[To do]
Only a number is expected: how many lines in the entries that follow contain the word "Admissions"?

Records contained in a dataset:
▶

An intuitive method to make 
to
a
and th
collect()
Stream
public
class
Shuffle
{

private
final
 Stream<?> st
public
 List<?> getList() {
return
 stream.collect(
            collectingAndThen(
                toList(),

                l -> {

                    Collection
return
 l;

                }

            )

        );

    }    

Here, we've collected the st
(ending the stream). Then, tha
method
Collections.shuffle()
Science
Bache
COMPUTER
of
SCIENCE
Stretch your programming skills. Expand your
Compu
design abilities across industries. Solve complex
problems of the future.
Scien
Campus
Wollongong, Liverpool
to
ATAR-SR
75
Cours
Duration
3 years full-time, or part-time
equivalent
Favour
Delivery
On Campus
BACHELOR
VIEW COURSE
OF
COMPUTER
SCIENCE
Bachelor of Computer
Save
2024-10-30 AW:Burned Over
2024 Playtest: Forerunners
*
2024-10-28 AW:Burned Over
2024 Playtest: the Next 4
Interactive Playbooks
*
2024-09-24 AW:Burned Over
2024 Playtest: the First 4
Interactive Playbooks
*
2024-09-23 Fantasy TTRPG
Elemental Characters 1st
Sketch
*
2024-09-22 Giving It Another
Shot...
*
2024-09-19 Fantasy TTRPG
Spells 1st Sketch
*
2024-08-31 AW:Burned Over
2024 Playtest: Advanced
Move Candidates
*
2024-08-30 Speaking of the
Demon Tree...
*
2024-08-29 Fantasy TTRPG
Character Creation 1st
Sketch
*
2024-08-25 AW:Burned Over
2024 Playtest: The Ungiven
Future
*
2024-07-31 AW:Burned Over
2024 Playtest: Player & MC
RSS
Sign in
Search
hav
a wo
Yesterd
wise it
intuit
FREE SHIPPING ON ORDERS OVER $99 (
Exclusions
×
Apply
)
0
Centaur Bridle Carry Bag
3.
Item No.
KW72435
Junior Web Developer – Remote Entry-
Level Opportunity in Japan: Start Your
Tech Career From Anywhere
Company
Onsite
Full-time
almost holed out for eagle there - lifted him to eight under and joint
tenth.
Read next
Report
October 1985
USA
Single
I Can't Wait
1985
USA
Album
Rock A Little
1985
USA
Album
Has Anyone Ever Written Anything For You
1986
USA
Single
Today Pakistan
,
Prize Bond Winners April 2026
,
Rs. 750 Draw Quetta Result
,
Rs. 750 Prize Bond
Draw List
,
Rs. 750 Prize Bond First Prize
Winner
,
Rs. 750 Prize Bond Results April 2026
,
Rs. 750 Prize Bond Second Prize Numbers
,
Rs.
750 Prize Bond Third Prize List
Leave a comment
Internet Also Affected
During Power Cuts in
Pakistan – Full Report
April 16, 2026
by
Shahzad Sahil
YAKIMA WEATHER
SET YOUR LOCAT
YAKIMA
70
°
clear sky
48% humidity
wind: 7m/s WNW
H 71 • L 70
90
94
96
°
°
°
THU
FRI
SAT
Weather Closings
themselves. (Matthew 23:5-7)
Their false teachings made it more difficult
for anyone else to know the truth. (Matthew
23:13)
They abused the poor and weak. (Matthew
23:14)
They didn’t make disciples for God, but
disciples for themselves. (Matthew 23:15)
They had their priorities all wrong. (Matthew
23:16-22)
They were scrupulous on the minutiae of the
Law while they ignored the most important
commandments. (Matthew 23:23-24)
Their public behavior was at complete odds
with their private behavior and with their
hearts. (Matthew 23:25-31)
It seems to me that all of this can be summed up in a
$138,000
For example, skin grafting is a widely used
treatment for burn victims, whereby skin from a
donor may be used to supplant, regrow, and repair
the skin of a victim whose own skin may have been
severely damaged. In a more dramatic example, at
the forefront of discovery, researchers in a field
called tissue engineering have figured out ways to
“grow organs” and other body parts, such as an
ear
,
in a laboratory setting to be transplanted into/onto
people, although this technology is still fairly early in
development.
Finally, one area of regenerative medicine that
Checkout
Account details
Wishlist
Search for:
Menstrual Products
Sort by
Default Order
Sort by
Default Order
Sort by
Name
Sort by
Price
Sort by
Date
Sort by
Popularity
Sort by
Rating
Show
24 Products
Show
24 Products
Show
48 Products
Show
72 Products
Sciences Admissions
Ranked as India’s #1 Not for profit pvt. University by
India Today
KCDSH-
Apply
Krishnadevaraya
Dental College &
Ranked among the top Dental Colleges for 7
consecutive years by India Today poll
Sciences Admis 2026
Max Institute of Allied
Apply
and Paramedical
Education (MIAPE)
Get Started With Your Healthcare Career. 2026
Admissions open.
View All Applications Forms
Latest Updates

◀

[Solution]
2